Водитель Лелика стоял, опираясь рукой об открытую дверцу, и смотрел на закат. Ветер вдруг начинал тревожить ветви деревьев, листья всполошенно начинали шуметь, но это была лишь игра, ветер, добродушно взъерошив их, тут же стихал. Воздух замирал, повесив над землей лесную свежесть, прозрачную синеву и чуткую тишину.
Закат двадцатого века окрасил горизонт, в который упиралось шоссе Энтузиастов. Водитель Лелика бросил «бычок» под ноги и наступил на него. Ветер надул щеки и снова попытался разбудить лесной массив. Тот поворочался, но не проснулся.
В глазах у века – злое веселье. Он отметился черным юмором, не бог весть каким афоризмом подвел итог: «Хотели, как лучше, получилось, как всегда». Бессмертные слова. Никуда не деться. Жадность и месть, зависть и секс – по-прежнему движут людьми. А ведь задумывались на первый взгляд хорошие вещи. Но век честно играл плохими картами и нечестно хорошими.
Век-волкодав, данный людям в назидание, и не думает отпускать железную хватку. Люди решили, что ими все раскрыто и понято, что информация и знание дадут им цели и средства, что наука и искусство страхуют их от ошибок, что позитивное сознание и психоанализ непременно спасут их от бедствий и войн. И промахивались, и забывали о горьких и страшных уроках, и затевали какую-нибудь новую авантюру, помрачались умом, ослеплялись идеей и находили себя среди руин, на колючей проволоке, в безымянном болоте, сожженными напалмом, отравленными газом, убитыми радиацией, разорванными пластидом, разлагающимися от дезоморфина.
– Проснись, Нео.
– Что?
– Ты увяз в Матрице.
– Что такое?
– Иди за белым кроликом.
– Что?
– Тук, тук, Нео. Добро пожаловать в реальный мир. Охота за человеком уже началась.

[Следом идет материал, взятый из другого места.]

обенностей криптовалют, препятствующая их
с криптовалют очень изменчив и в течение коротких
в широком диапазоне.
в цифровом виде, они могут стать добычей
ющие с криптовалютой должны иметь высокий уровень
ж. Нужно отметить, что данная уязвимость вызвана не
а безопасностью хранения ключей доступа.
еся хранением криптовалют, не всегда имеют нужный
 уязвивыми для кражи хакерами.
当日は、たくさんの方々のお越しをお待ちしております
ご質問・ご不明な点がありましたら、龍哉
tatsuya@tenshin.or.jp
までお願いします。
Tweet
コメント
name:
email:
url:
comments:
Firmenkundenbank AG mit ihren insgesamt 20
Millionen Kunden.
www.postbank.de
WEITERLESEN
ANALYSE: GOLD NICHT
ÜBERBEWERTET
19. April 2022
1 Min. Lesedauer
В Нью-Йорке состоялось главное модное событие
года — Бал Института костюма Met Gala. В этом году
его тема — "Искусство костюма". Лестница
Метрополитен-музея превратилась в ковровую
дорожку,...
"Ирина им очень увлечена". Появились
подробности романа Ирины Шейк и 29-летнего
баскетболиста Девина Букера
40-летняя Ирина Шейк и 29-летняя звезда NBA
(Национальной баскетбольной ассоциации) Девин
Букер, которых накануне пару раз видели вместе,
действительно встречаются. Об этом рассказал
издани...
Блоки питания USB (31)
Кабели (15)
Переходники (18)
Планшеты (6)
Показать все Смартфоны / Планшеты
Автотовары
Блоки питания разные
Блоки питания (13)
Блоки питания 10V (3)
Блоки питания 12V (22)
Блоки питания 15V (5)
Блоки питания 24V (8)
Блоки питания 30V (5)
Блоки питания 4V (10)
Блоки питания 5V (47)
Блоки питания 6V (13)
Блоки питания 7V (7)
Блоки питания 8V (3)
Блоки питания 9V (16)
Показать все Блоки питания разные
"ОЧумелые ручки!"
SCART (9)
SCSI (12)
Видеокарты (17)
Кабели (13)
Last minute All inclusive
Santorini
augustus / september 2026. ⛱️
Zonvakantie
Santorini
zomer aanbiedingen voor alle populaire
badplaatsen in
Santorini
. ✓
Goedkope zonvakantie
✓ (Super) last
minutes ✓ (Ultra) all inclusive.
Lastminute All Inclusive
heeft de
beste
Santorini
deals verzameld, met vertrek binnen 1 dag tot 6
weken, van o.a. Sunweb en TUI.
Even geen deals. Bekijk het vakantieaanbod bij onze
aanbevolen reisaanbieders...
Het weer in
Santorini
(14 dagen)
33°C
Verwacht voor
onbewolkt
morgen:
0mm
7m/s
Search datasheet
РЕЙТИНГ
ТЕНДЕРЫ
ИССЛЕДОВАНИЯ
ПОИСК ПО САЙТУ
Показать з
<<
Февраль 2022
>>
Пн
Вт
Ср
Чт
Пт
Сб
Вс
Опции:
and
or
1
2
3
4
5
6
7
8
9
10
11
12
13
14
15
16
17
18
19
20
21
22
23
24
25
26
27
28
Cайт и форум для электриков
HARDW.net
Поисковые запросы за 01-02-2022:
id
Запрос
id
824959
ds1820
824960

В глазах у века коварная неуверенность. Матрица не откроет тебе, кто ты. Познай себя.
Информация и умствование или знание и чувство. Утверждать – значит ошибаться. Диалектика, друзья мои, диалектика.
Что знает Гамлет? Он поверил призраку! Он сражался, но не знал с чем. Итог? Уберите трупы!
– Лелик, а мне все по фигу! Настолько по фигу, что даже то, что по фигу, тоже по фигу!
– А мне по фигу, что тебе по фигу! – осердился Лелик.
Водитель с интересом прислушался к их диалогу. Лелик заметил это и поспешил сесть в машину. Оба собеседника разместились на заднем сиденье.
– Вот что я тебе скажу, Лелик: как ни крути, а мы – обанкротившаяся страна. А? Мы – народ-страдалец! В лучшем случае наше будущее – быть сырьевым захолустьем!
– Да не переживай ты так! Отцепится от тебя твоя прокуратура.
– Отцепится, как же! Держи карман!
– Сто процентов! Я тебе говорю! Скоро, понял?
– Ну дай бог! А то понимаешь, Лелик, у меня развился внутренний дискурсивный ценностный конфликт. Ферштейн?
– Ферштейн, ферштейн.
Водитель уже давно, подавляя зевоту, перестал слушать, что говорят на заднем сиденье. Он вырулил на шоссе и ударил по газам. Машина бесшумно неслась вперед, будто скользящая в сумерках низко над землей летучая мышь.
Следующий день, наплевав на законы метеорологии, выдался хмурым и серым. Где-то глухо погромыхивало. Артур, отряхивая зонтик, вошел в двери старинного особняка, где размещался банк. Он был здесь не в первый раз, и его пропустили через шлюз. В вестибюль вышел начальник службы безопасности банка. Он повел Артура по коридору.
Навстречу к выходу быстро шел человек. Артур узнал Березовского. Тот, сверкнув глазами, остановился поздороваться:
– А! Господин Гонсалес?!
– Гонсалес, Гонсалес, – шутливо проворчал Артур.
Березовский посмотрел на его мокрый зонтик.
– Над всей Испанией безоблачное небо? – спросил он.
– Скоро и у нас будет, – в тон ему ответил Артур.
– В принципе, я не сомневаюсь, – согласился Березовский. – Какие проблемы?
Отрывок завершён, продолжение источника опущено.